>> start STORED DATA
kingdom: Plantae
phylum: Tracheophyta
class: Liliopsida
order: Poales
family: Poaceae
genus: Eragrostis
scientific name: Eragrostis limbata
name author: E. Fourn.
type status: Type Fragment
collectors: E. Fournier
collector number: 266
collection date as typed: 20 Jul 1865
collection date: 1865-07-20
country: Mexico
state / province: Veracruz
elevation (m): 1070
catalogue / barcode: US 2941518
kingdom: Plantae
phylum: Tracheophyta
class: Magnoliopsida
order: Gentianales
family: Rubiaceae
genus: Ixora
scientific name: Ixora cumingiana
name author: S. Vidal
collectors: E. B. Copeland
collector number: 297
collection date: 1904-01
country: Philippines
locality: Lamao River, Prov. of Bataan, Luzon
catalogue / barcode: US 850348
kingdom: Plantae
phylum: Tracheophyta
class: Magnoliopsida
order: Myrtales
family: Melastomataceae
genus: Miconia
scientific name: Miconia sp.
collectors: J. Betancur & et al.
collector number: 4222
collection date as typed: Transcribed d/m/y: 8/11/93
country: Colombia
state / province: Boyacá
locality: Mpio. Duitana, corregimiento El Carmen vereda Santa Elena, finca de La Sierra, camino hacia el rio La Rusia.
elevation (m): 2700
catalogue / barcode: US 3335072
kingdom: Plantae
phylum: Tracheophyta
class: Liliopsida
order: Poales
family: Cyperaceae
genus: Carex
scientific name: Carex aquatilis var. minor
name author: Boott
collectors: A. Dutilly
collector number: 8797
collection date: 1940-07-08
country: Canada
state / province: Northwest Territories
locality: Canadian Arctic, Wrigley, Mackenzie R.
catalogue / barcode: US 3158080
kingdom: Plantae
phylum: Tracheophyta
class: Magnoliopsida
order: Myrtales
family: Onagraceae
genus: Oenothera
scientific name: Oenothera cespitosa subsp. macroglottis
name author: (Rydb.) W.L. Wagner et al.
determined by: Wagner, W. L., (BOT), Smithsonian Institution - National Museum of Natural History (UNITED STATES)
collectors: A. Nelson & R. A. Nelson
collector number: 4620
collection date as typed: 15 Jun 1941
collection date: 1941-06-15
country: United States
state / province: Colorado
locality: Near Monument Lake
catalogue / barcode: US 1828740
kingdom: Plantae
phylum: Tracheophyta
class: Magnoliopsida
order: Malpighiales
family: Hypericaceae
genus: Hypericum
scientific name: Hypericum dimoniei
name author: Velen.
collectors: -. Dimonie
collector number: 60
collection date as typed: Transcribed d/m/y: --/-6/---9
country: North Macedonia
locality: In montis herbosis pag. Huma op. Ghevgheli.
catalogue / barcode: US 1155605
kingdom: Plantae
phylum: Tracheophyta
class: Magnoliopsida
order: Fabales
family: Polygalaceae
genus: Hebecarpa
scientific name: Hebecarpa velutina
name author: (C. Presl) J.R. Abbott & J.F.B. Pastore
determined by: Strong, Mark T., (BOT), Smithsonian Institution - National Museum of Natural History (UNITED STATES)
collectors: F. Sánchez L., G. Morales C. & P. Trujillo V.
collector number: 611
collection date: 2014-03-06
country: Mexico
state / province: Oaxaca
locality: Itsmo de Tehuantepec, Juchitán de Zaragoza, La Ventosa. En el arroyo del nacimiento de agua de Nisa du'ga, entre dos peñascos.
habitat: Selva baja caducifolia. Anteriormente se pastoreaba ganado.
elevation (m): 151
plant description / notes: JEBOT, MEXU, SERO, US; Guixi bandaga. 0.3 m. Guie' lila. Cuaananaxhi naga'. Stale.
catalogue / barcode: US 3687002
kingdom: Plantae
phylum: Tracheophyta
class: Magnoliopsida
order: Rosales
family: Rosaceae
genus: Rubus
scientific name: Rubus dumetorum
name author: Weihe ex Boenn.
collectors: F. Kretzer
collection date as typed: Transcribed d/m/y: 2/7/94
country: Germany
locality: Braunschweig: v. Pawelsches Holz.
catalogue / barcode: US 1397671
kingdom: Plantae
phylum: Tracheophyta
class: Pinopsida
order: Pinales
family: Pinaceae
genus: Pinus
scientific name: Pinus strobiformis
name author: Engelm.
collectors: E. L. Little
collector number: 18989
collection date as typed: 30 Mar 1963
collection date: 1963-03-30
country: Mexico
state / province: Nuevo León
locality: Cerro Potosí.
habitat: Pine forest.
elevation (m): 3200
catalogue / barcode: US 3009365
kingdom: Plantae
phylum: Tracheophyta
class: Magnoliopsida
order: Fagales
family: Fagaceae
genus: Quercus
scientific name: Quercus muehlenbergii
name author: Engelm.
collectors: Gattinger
>> end STORED DATA
■ **INSTRUCTION**:
Between the lines holding "collection date: 1865-07-20" and "catalogue / barcode: US 850348", inclusive, express the material as a two-column CSV with the columns field and value, giving one row per line. Put each field name and its value in its own quoted field, with any line breaks replaced by spaces.

■ **SOLVED PROBLEM**:
field,value
"collection date:","1865-07-20"
"country:","Mexico"
"state / province:","Veracruz"
"elevation (m):","1070"
"catalogue / barcode:","US 2941518"
"kingdom:","Plantae"
"phylum:","Tracheophyta"
"class:","Magnoliopsida"
"order:","Gentianales"
"family:","Rubiaceae"
"genus:","Ixora"
"scientific name:","Ixora cumingiana"
"name author:","S. Vidal"
"collectors:","E. B. Copeland"
"collector number:","297"
"collection date:","1904-01"
"country:","Philippines"
"locality:","Lamao River, Prov. of Bataan, Luzon"
"catalogue / barcode:","US 850348"